● **TASK GOAL**:
From the photography blog text below, list every abbreviation for lens stabilization it gives, each with the expansion the text pairs it with.

Aug 27, 2013

joBerg2c. Mountain Bike Challenge

On a trip to the Kwa Zulu natal coast earlier this year I was lucky enough to attend the finish of the annual joBerg2c mountain bike race. This a grueling 900km race from South Africa's Johannesburg all the way down to the coast to finish at Scottburgh. There is only an esitmated 10km of tar on the entire race and 99.5% is off road.

The event organizers don't make it easy on the riders and throw in a 800m ride over the beach sand then a 30m or so lagoon crossing at high tide. This adds up to great spectatorship but something tells me the race's other 899km carry far greater stories of turmoil and triumph. Enjoy the collection!















Aug 16, 2013

Thanda and the new Tamron (SP 70-200mm f/2.8 Di VC USD)


EOS 7D; Tamron 70-200mm @200mm; 1/350th; f/2.8; ISO 200
In June I decided to buy the new Tamron 70-200 f/2.8. Clearly I had agonised over the decision for months. As alway when buying more equipment, the key governing factors can be broken down into three categories. First is always budget. Second is need, and third is performance. It is a three-way seesaw.

EOS 7D; Sigma 18-50mm @40mm; 1/90th; f/11; ISO 100
Budget is self explanatory so I'll move right onto need. As photographers we are a very needy group of people. The manufacturers love us. We are so easy to hook into upgrading, expanding and spending. Need is not the same as want. I want a EF 800mm f/5.6L IS USM. Can I continue to work as a professional photographer without one? Of course! When you have sorted out your budget, buying a new lens is all about balancing the budget against what serves you and your photography best. As an aspiring sports photographer, a 10-20mm lens might not be your best choice if you lack a lens with a bit of reach. Would the 10-20mm be nice? Yes! Would you probably get some decent sports images to expand your portfolio. For sure! But a longer focal length, given your aspirations and dominant type of photography will probably prove to be a better investment.


Thirdly, you have to balance the performance of the lens against your type of photography and shooting conditions. If you are even a little bit aspiring, lens performance and quality are important. Personally I do a very mixed bag of work from journalism and editorial type shoots to fine art and commercial photography. A relatively generous share of work is under poor lighting conditions. I do a lot of theater and performance shooting and other work in poorly lit galleries and in-doors. So fast lenses are important as is quick and responsive autofocus. IS/VR/VC/OC (image stabilization/ vibration reduction/ vibration compensation/ optical stabilizer) is also a must and (budget aside) you would be silly now days to consider anything less.

● **EXTRACTED ENTRIES**:
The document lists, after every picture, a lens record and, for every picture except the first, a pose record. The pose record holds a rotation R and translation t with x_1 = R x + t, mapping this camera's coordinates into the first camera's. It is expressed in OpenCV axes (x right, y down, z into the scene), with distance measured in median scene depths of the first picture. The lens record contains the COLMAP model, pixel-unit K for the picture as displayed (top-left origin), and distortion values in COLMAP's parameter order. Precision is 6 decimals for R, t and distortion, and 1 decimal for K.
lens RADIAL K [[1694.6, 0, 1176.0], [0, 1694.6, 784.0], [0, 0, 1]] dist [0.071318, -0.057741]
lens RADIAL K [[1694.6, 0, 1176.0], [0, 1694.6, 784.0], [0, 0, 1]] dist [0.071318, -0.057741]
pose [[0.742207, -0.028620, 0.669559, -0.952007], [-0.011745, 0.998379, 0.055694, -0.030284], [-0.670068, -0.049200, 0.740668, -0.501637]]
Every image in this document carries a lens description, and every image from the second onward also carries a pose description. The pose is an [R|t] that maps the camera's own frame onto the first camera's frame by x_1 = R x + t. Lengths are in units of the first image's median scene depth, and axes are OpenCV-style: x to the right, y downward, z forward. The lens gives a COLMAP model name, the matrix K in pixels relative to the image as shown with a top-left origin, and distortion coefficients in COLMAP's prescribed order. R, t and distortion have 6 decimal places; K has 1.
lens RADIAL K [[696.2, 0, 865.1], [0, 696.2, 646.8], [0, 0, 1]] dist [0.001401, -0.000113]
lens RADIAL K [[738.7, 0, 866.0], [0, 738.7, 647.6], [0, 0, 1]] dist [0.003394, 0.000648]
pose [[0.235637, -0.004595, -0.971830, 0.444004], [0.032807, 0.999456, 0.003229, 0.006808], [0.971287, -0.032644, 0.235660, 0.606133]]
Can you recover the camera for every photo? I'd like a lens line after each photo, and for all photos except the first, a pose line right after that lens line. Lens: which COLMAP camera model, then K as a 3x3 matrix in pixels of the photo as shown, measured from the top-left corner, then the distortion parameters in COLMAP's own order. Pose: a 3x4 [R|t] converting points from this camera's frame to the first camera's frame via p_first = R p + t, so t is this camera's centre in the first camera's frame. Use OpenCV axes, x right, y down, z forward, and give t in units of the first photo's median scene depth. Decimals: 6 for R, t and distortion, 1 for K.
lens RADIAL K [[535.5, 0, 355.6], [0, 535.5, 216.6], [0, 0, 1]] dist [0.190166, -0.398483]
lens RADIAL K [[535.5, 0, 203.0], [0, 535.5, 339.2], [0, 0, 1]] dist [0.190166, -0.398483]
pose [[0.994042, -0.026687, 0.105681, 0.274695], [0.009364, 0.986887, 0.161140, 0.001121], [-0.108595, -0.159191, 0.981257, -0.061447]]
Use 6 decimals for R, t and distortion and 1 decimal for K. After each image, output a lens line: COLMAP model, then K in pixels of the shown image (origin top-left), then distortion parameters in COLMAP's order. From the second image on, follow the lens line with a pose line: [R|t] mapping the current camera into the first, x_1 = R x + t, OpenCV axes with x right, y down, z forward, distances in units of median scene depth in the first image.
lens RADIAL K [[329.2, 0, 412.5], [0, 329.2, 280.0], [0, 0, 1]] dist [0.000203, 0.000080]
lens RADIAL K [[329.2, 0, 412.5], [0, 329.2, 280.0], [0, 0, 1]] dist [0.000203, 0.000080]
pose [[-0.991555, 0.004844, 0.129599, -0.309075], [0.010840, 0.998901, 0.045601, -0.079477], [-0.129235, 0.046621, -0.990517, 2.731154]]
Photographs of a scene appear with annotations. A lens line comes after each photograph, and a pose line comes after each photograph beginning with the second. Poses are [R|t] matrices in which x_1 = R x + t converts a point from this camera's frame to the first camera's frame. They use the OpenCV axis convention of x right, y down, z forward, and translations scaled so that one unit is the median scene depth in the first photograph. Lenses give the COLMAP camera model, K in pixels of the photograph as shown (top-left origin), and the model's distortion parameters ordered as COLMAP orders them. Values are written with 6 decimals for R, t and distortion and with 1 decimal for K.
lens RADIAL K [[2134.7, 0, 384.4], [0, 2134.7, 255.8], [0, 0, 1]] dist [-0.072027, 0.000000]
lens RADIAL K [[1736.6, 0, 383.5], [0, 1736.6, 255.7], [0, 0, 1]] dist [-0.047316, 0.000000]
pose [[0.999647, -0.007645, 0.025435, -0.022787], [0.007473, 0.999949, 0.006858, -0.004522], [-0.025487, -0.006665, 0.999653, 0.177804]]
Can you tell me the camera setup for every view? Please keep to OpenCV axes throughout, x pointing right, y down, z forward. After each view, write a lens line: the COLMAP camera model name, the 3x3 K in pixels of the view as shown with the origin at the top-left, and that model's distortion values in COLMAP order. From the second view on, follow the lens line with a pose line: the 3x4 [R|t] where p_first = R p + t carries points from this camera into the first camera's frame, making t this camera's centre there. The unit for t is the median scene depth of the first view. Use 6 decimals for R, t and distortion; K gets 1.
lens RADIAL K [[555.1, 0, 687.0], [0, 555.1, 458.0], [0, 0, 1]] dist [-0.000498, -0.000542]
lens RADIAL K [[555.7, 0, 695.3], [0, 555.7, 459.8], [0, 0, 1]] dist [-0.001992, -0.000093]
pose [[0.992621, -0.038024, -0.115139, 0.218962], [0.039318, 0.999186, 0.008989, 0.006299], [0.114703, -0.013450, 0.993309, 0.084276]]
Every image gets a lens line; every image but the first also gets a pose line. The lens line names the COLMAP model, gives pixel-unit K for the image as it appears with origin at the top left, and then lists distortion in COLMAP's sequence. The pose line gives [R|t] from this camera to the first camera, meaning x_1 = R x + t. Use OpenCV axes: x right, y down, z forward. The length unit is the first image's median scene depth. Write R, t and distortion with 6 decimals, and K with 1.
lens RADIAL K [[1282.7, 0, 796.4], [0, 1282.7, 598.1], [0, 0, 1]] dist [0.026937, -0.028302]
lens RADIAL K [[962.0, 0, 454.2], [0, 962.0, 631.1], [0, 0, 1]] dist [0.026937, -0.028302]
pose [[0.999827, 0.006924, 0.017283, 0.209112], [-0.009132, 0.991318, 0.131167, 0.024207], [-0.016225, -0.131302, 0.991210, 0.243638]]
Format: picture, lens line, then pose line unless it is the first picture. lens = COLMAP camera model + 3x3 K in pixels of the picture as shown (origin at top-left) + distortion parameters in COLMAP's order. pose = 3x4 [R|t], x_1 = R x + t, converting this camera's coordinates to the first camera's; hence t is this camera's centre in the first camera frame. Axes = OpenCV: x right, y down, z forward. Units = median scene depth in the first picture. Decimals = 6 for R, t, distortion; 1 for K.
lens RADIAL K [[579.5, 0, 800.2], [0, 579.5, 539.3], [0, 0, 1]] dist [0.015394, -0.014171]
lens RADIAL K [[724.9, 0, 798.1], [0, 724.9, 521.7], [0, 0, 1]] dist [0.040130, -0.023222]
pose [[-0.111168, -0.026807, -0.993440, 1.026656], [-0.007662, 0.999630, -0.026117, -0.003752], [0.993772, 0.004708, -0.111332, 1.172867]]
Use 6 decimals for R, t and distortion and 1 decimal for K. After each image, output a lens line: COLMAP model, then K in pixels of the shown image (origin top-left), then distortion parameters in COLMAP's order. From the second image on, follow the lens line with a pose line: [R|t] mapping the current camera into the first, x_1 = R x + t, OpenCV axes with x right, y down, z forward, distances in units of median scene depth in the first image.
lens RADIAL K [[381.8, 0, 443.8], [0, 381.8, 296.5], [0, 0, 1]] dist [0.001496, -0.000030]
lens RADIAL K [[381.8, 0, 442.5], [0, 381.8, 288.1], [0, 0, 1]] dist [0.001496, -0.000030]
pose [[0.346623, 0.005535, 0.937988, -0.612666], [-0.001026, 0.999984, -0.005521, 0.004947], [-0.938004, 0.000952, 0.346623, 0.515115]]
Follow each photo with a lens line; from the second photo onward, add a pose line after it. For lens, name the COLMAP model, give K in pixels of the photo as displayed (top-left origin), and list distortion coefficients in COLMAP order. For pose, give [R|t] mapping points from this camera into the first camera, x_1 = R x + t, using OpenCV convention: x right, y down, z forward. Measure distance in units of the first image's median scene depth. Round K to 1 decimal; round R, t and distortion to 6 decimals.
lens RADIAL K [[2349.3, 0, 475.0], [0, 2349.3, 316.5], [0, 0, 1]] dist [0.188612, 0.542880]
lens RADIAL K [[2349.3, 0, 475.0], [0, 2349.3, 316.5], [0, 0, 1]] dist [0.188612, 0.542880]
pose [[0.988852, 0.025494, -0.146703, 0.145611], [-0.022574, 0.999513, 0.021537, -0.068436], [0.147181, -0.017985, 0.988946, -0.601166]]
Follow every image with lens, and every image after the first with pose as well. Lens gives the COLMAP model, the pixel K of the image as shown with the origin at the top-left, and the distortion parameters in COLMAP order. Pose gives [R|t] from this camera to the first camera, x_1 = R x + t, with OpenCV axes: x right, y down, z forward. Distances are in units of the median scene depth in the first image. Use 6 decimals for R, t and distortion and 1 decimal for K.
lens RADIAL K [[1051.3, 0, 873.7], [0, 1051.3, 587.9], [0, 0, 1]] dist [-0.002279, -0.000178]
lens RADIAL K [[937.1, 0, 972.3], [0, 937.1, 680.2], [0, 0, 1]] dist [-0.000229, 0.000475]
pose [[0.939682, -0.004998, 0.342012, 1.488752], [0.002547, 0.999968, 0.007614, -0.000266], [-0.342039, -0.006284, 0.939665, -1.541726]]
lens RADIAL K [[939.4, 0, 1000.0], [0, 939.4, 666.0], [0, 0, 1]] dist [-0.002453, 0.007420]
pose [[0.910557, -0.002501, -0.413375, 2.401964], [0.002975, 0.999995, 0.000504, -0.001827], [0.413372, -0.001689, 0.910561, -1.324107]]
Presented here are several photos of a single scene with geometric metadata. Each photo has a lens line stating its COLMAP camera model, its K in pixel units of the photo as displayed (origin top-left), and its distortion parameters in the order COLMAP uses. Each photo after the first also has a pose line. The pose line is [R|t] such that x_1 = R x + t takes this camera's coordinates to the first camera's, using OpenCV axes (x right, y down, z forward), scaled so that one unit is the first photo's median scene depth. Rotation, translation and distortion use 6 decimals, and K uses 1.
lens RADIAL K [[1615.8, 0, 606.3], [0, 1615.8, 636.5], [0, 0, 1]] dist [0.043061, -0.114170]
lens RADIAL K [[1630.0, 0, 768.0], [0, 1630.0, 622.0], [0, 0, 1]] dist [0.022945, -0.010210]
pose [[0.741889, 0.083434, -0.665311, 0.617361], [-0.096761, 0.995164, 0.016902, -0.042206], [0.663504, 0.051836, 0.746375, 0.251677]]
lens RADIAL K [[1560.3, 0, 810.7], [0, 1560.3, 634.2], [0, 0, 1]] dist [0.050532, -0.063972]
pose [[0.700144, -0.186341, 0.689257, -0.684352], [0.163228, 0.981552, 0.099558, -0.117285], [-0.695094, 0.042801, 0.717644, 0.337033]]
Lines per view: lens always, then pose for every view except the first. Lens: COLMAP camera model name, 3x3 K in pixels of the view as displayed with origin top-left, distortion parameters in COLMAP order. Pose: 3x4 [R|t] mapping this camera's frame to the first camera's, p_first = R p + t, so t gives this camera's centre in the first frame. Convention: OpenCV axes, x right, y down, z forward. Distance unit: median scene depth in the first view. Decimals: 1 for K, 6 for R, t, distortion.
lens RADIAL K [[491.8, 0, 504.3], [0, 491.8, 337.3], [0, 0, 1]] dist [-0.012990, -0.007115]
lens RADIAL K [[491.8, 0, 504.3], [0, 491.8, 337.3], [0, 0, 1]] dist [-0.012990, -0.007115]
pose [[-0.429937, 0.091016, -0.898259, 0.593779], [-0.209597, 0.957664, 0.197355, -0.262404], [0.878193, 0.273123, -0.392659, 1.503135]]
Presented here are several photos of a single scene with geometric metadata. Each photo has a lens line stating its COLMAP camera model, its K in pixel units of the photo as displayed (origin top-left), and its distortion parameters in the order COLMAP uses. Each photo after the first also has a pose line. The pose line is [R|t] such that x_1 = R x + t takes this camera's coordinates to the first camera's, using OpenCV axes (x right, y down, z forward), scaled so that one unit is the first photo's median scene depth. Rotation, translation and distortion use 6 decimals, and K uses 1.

● **SOLUTION TO THIS TASK**:
- IS: image stabilization
- VR: vibration reduction
- VC: vibration compensation
- OC: optical stabilizer